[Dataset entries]
=-=-=

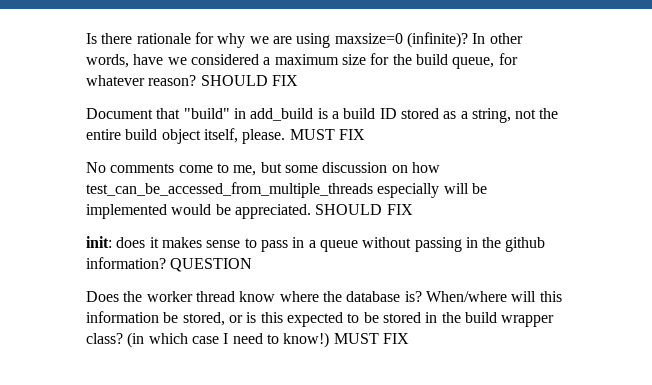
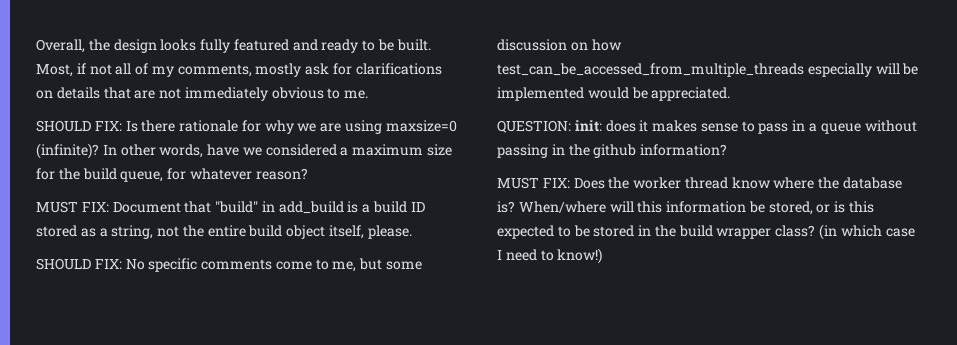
(86, 38) none -> [36,39,431,53] [36,63,442,77] [36,87,369,101] [36,120,122,132] Overall, the design looks fully featured and ready to be built. Most, if not all of my comments, mostly ask for clarifications on details that are not immediately obvious to me. // SHOULD FIX:
[200,75,298,86] SHOULD FIX // -> [36,201,109,213] // MUST FIX:
[289,129,365,140] [86,162,106,173] MUST FIX // No -> [36,258,198,272] // SHOULD FIX: No specific
[315,204,413,215] SHOULD FIX // -> [497,120,571,133] // QUESTION:
[170,258,253,272] QUESTION // -> [497,177,570,189] // MUST FIX:
[333,333,409,344] MUST FIX -> (603, 256) none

=-=-=

- _Exercise details_: What lines in the data above contain the word "QUESTION"? Copy them all.

- _Exercise result_:
[315,204,413,215] SHOULD FIX // -> [497,120,571,133] // QUESTION:
[170,258,253,272] QUESTION // -> [497,177,570,189] // MUST FIX:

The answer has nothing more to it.